= Lisa Giobbi =

American choreographer and aerial artist

Lisa Giobbi is an American choreographer and aerial artist. She is the artistic director of the Lisa Giobbi Movement Theatre which she founded in 1991. She has performed with and choreographed for the MOMIX and Pilobolus dance companies.

==Career==
A graduate of Juilliard, she joined MOMIX in 1983 where she collaborated and performed with Moses Pendleton for eight years. She choreographed and performed with Pilobolus, creating a number of pieces including Television, Return to Maria La Baja and Lands Edge which remain in the repertoire. She worked with Marta Clarke, including the Garden of Earthly Delights, Vienna: Lusthaus, Vienna: Lusthaus Revisited, Endangered Species and A Midsummer Night’s Dream.

Giobbi founded the Lisa Giobbi Movement Theatre while working on circus arts and dance with Circus Flora and working as staff choreographer for the Big Apple Circus. Giobbi performed aerial work most notably at the Joyce Theater in New York, La Scala in Milan and La Fenice in Venice, as well as the Boston Dance Umbrella Aerial festivals, the Frequent Flyers Festival and the Santa Rosalia Festival in Palermo. She was a three-time guest artist of the Deutsche Opera in Berlin.

Giobbi has created choreography for films including What Dreams May Come and Temptesta and for independent films, music videos, commercials, fashion shows (Victoria's Secret 2000, 2001 and 2003 runway shoes), benefits, television specials, cabaret theatre, gala presentations and rock concerts (2005 Amsterjam).
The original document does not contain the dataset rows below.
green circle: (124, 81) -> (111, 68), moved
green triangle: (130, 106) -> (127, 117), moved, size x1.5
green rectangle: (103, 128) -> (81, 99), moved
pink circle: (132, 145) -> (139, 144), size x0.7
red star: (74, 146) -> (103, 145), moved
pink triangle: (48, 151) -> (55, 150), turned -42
Her Off-Broadway theatrical productions include David Rabe’s Those the River Keep and David Lynch’s Industrial Symphony #1.

Giobbi has been nominated for MTV choreographer awards for videos such as Gloria Estefan and Tommy Lee’s "Hold Me Down", among others. Her work has been presented in Variety Teatre at the Wintergarten Variety in Berlin, the Apollo-Theater Düsseldorf, and the Friedrichbau in Stuttgart. She has toured excerpts from the Falling Angels show throughout Europe in collaboration with the British band The Tiger Lillies in The Tiger Lilies Circus.

==Personal life==
Giobbi is married to actor Paul Guilfoyle; they have a daughter called Snowden and live in New York City.